▶ Tasks
A. In the biofuels article, how many gallons of biodiesel per year did Michael S. Briggs estimate the United States would need to replace all petroleum-based transportation fuels?
B. Carry the biofuels article forward, picking up right after its final sentence about the immense burden on freshwater supplies.

▶ Reading text

<<<<

American Scientist

The nation is abuzz with talk of replacing imported oil with "biofuels" produced from homegrown materials. This past April, for example, the U.S. Environmental Protection Agency honored singer Willie ("On the Road Again") Nelson for his efforts to promote the use of biodiesel through his "BioWillie" brand, which is now being distributed at filling stations nationally. Clearly, many hurdles stand in the way of making such biofuels commercially competitive with traditional sources. Indeed, it remains very difficult to forecast whether powering our vehicles with crop derivatives will ever be a truly economic proposition. Still, it's not too early to ponder what the widespread adoption of biofuels would mean for the environment and to take a hard look at the best strategy available, which may require tapping a very unconventional crop.

Some back-of-the-envelope calculations are helpful in this regard. Michael S. Briggs, a biodiesel advocate at the University of New Hampshire, has estimated that the United States would need about 140 billion gallons of biodiesel each year to replace all the petroleum-based transportation fuels currently being used. This calculation is premised on the idea that Americans could over time switch to using diesel vehicles, as European drivers are clearly doing. (Half the cars sold in Europe now run on diesel.) Although one could make a similar appraisal for the amount of biomass-derived ethanol needed to fill all of our transportation-fuel needs, it would be unlikely that drivers would ever want to tank up entirely on ethanol, which contains only two-thirds the energy of gasoline gallon for gallon, whereas biodiesel (according to Briggs) ends up being only 2 percent less fuel-efficient than petroleum-based diesel. Hence a switchover would demand no new technology and would not significantly reduce the driving range of a car or truck.

The chief feedstock for biodiesel is plant oil derived from one crop or another. Many candidates have been considered—including hemp. Perhaps a more reasonable choice is rapeseed oil. An acre of rapeseed could provide about 100 gallons of biodiesel per year.  To fuel the country this way would thus require 1.4 billion acres of rapeseed fields. This number is a sizable fraction of the total U.S. land area (2.4 billion acres) and considerably more than the 400 million or so acres under cultivation in this country. So the burden on freshwater supplies and the general disruption that would accompany such a switch in fuel sources would be immense.

>>>>

▶ Dataset excerpt
<<<<

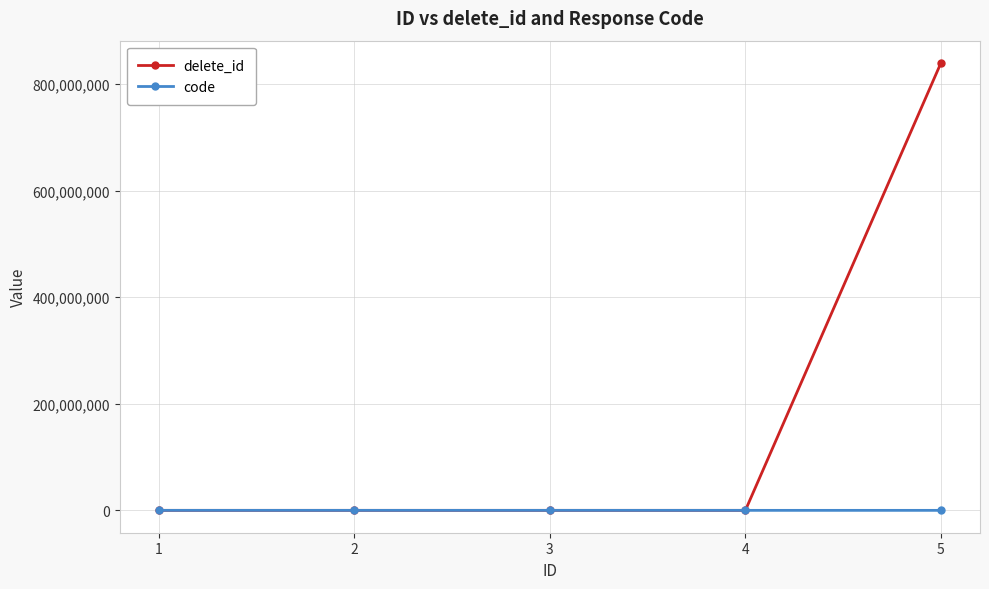

What are all the series names shown in the legend?

delete_id, code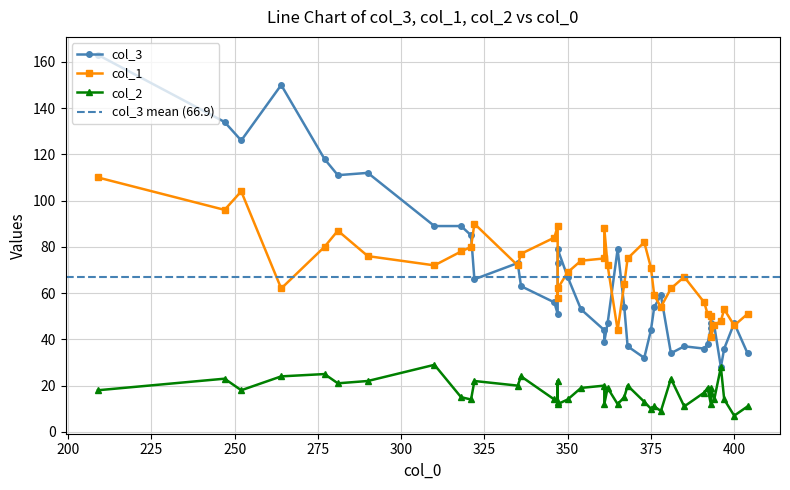

True or false: col_2 and col_3 cross at least once.

False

>>>>

▶ Answers to the exercise
A. About 140 billion gallons.

B.
This simple exercise is sobering. It suggests that weaning ourselves from petroleum fuels and growing rapeseed instead to power the nation's vehicles would be an environmental catastrophe. Are more productive oil crops the answer? Oil palms currently top the list because they can provide enough oil to produce about 500 gallons of biodiesel per acre per year, which reduces the land requirement fivefold. Yet its cultivation demands a tropical climate, and its large-scale production, which currently comes from such countries as Malaysia and Indonesia, is a significant factor in the ongoing destruction of what rainforest remains there. Conservationists have been warning that palm oil production poses a dire threat to the dwindling population of orangutans, for example, which exist in the wild only in Borneo and Sumatra. Even the World Bank attributes the accelerating rate of forest clearing in Indonesia largely to the establishment of oil-palm plantations. So here again, the prospect of dedicating sufficient land to growing feedstock for the world's transportation needs promises to be an environmental nightmare.

There is, however, a "crop" that is widely recognized as having the potential to meet the demands of a biodiesel-based transportation fleet without devastating the natural landscape: algae. Some varieties of these single-celled plants can contain 50 percent or more oil. And they grow much more rapidly than ordinary cultivars—with doubling times that can be as short as several hours.

The U.S. Department of Energy funded considerable research on biofuel production using algae after the oil shocks of the 1970s, an effort known as the Aquatic Species Program. Although this DOE program was terminated in the mid-1990s, much experience was gained through research and various demonstration projects. The results suggested that algae can be grown in sufficient density to provide for the production of several thousand gallons of biodiesel per acre per year—a full order of magnitude better than can be expected using palm oil and two orders of magnitude better than soybeans.

So it is no wonder that many scientists and entrepreneurs are once again looking hard at the prospects for using algae to produce transportation fuels. And sizable amounts of money are being invested in various schemes for doing so. "When Katrina hit and the price of diesel went to $3.20, that's when the flood gates opened," says David J. Bayless, a professor of mechanical engineering at Ohio University in Athens, Ohio.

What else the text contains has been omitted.